Идей не было, но его мозг продолжал работать, искать пути и наконец нащупал выход. Почему бы не начать с исследования? Собрать все необходимые данные. Возможно, они помогут найти путь, по которому будет развиваться история. Таким образом, природа и искусство выступят совместно. Джулиан выпрямился в большом возбуждении: был ли он создателем совершенно новой формы, живой поэмы, в которой природа и искусство объединялись в режиме реального времени? Может, это будет живой роман? Спокойнее, спокойнее. Но он не мог успокоиться, а сигарета уже закончилась. Он зажег вторую, а еще даже не рассвело. Возможно, пришло время изменить несколько правил.

Данные. Для начала нужно составить наброски главных героев. В очередной раз Джулиан поднес ручку к бумаге. На этот раз он начал писать. На четырех чистых листах бумаги он написал: «Скотт», «Линда», «Брэндон», «Руби». Что делать с Зиппи? Мысль позабавила Джулиана. Он улыбнулся сам себе.

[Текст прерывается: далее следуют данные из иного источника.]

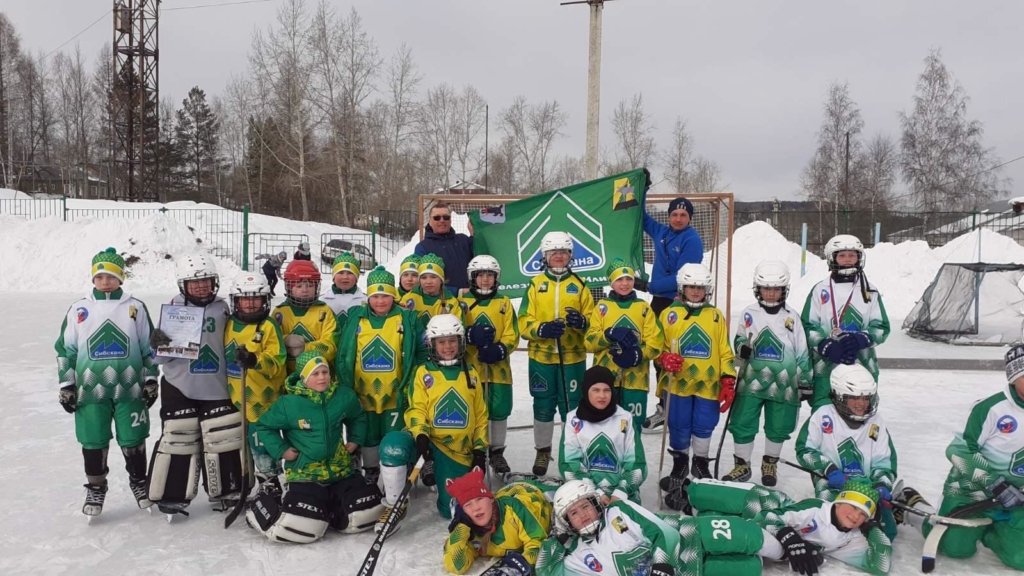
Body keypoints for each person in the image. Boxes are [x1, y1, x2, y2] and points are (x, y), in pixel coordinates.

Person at [55, 247, 159, 517]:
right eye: (99, 276)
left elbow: (148, 348)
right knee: (93, 440)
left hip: (130, 388)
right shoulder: (80, 308)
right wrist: (67, 386)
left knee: (134, 439)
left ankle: (139, 482)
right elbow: (66, 351)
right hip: (90, 389)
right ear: (93, 279)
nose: (105, 282)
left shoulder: (135, 307)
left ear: (121, 278)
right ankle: (96, 487)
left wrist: (150, 380)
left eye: (111, 276)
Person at [245, 351, 385, 543]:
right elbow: (264, 426)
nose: (322, 377)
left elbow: (357, 416)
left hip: (341, 472)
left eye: (325, 372)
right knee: (302, 527)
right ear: (303, 377)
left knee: (366, 513)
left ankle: (333, 509)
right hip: (306, 475)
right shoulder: (289, 404)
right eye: (315, 373)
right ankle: (263, 508)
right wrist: (282, 450)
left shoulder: (342, 396)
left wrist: (354, 440)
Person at [146, 254, 244, 517]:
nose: (201, 287)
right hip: (180, 384)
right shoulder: (173, 308)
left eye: (206, 281)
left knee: (223, 437)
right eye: (194, 283)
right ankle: (172, 493)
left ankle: (228, 488)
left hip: (217, 385)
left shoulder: (224, 308)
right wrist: (156, 343)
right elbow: (159, 358)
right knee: (180, 437)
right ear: (183, 285)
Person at [378, 314, 489, 531]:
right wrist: (421, 437)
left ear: (460, 342)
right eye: (441, 342)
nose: (447, 347)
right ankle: (394, 506)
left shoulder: (472, 374)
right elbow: (416, 409)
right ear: (432, 344)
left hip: (456, 450)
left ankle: (438, 470)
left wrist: (479, 450)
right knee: (393, 446)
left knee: (452, 509)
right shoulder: (424, 373)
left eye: (452, 341)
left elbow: (481, 416)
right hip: (429, 441)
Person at [919, 344, 1024, 569]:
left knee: (1021, 559)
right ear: (1014, 377)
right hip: (971, 491)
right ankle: (923, 518)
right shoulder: (991, 409)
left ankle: (992, 529)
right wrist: (994, 483)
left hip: (1016, 498)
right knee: (955, 549)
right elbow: (958, 449)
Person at [688, 477, 895, 575]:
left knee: (748, 565)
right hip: (768, 509)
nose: (855, 516)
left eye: (863, 514)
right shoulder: (815, 509)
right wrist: (790, 537)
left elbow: (881, 566)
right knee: (761, 499)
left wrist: (873, 530)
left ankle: (698, 531)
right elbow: (767, 517)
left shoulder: (854, 538)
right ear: (838, 502)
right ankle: (686, 491)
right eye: (852, 507)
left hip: (767, 542)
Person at [335, 266, 427, 486]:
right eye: (375, 296)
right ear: (368, 297)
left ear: (393, 296)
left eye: (385, 296)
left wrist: (415, 381)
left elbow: (422, 351)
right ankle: (371, 471)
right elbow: (344, 352)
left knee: (394, 434)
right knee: (368, 435)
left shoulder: (408, 317)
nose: (380, 301)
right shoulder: (356, 318)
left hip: (396, 391)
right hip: (363, 391)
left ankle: (397, 470)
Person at [723, 261, 812, 486]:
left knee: (779, 424)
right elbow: (741, 338)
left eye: (776, 289)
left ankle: (769, 463)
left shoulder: (792, 316)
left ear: (784, 290)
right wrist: (741, 347)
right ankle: (741, 466)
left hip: (785, 382)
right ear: (758, 288)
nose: (771, 293)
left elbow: (802, 349)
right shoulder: (748, 313)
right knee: (743, 421)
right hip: (751, 378)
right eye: (766, 288)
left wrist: (804, 380)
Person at [656, 263, 735, 503]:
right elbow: (657, 344)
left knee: (704, 424)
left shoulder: (715, 315)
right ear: (682, 288)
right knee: (679, 424)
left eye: (700, 287)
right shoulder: (669, 313)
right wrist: (663, 358)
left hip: (708, 383)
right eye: (691, 287)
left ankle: (700, 463)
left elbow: (724, 350)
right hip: (677, 382)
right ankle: (679, 463)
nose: (695, 291)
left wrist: (728, 378)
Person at [519, 231, 596, 476]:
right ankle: (543, 451)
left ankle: (571, 452)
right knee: (542, 405)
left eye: (563, 252)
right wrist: (541, 328)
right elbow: (523, 322)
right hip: (541, 358)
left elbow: (595, 322)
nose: (559, 256)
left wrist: (582, 322)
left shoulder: (581, 285)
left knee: (571, 407)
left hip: (572, 357)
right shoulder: (535, 284)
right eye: (554, 252)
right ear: (545, 256)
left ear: (570, 255)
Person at [795, 364, 899, 540]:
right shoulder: (822, 416)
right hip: (831, 481)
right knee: (834, 523)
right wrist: (828, 469)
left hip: (866, 484)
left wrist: (881, 484)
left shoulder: (877, 422)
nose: (861, 404)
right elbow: (804, 450)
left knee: (886, 532)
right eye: (854, 398)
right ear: (839, 396)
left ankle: (897, 508)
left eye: (866, 398)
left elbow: (885, 461)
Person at [802, 234, 890, 408]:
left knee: (859, 412)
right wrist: (825, 345)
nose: (848, 260)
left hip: (862, 363)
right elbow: (807, 325)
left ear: (859, 257)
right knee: (824, 413)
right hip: (825, 365)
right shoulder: (820, 290)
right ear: (832, 258)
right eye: (842, 255)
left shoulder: (870, 291)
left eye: (852, 255)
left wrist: (861, 339)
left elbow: (881, 326)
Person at [641, 196, 704, 434]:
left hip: (679, 303)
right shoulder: (662, 232)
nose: (678, 219)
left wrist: (649, 286)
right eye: (675, 215)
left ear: (689, 218)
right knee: (660, 354)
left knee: (677, 355)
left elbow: (681, 275)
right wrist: (641, 189)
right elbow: (642, 219)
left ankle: (678, 407)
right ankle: (665, 407)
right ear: (669, 216)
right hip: (659, 302)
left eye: (683, 215)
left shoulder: (692, 240)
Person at [536, 479, 682, 576]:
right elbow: (545, 571)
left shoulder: (619, 511)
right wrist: (558, 539)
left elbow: (667, 534)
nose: (583, 515)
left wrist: (662, 567)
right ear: (566, 522)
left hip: (691, 543)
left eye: (585, 506)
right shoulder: (577, 555)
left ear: (595, 503)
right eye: (574, 513)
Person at [224, 273, 287, 493]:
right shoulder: (229, 323)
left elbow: (277, 360)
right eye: (245, 299)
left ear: (265, 300)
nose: (250, 304)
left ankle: (270, 484)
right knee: (240, 444)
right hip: (235, 396)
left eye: (256, 299)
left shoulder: (268, 326)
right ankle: (241, 483)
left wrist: (255, 360)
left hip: (264, 400)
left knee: (263, 443)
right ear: (236, 301)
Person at [584, 259, 662, 431]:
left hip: (636, 381)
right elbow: (589, 342)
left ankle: (634, 459)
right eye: (619, 279)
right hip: (605, 380)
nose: (625, 283)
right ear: (611, 282)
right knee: (605, 427)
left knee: (631, 429)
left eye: (629, 278)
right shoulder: (602, 307)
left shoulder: (643, 308)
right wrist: (608, 335)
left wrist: (636, 355)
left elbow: (655, 344)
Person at [459, 255, 520, 476]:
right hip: (472, 368)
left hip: (499, 370)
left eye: (490, 275)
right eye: (480, 275)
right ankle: (475, 450)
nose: (485, 280)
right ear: (472, 277)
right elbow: (454, 330)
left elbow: (512, 333)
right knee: (475, 409)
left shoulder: (504, 302)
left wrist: (500, 349)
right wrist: (469, 335)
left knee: (499, 410)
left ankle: (496, 452)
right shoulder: (463, 302)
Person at [559, 366, 646, 503]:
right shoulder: (573, 419)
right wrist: (595, 492)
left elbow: (636, 462)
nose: (602, 396)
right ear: (586, 391)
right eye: (596, 390)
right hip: (586, 494)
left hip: (622, 495)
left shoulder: (624, 418)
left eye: (607, 390)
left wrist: (621, 492)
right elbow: (569, 463)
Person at [443, 469, 553, 575]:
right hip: (504, 493)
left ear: (491, 499)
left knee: (560, 496)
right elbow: (456, 566)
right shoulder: (469, 532)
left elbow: (539, 543)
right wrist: (460, 526)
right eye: (468, 504)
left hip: (529, 493)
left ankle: (525, 479)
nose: (476, 508)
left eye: (479, 499)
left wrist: (519, 566)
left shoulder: (515, 509)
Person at [273, 258, 337, 374]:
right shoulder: (280, 313)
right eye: (298, 286)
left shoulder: (324, 311)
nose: (305, 290)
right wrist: (284, 340)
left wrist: (305, 348)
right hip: (286, 376)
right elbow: (270, 344)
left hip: (318, 376)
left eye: (310, 285)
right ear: (289, 286)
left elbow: (331, 346)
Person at [415, 203, 475, 291]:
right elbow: (422, 282)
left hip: (470, 298)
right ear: (430, 221)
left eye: (446, 217)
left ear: (450, 220)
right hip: (442, 301)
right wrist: (456, 292)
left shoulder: (464, 240)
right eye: (437, 218)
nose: (442, 220)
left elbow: (481, 254)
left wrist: (474, 233)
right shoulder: (423, 247)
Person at [402, 253, 465, 324]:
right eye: (424, 277)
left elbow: (458, 330)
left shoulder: (451, 303)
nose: (428, 282)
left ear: (441, 280)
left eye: (433, 277)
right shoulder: (409, 298)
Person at [320, 252, 366, 327]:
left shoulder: (365, 301)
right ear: (333, 278)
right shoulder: (322, 301)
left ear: (356, 278)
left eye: (350, 273)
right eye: (341, 273)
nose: (345, 277)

Но тут же, поняв, что чуть было не сделал серьезную ошибку — невыносимо ошибиться в самом начале эксперимента, — он перестал улыбаться. Затем открыл пятый лист и написал еще одно слово: «Адам».

12

— Ну почему вы меня все время заставляете что-то делать? Отойди от моей кровати!

Брэндон уткнулся в подушку, пытаясь сохранить остатки сна: странная комната Триш, постель и девушка… Уитни.

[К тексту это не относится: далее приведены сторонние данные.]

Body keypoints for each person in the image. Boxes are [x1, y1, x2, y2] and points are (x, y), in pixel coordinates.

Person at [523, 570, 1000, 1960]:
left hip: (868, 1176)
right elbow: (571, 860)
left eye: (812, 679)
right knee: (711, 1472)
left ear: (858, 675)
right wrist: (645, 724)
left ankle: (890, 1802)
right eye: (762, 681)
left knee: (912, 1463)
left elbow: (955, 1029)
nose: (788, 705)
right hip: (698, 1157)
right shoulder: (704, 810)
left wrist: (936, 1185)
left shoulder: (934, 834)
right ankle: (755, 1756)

— Когда ты наконец начнешь вести себя, как все ребята твоего возраста? — спросил отец.

Кап-кап — вода капала с бритвы на пол. От него ждали ответа, или это был один из тех вопросов, которые добивались какого-то там эффекта? Брэндон был слишком сонным, чтобы вспоминать научное название. Не важно. Он все равно слишком устал, чтобы говорить. Еще никогда Брэндон не чувствовал себя таким уставшим, просто как выжатый лимон. Горло и голова болели, уши…

— Подъем, подъем, подъем.

Голос становился все громче и громче. Еще чуть-чуть, и отец сорвет голос. «Давай, ори». — Брэндон не мог заставить себя пошевелиться. Он чувствовал свое дыхание: изо рта пахло отвратительно. К тому же трусы спереди были липкими и мокрыми. Что за черт? Он не мог вспомнить ни одной детали сна с Уитни в комнате Триш.

Из холла послышался мамин голос:

— Он еще не встал?

— Пытаюсь его разбудить.

Тишина. Может, отец ушел, решив: ну и ладно, бедный ребенок хочет выспаться. Тело расслабилось, Брэндон опять начал засыпать.

— Эй, — отец был все еще в комнате и как-то подозрительно близко, — а это что такое?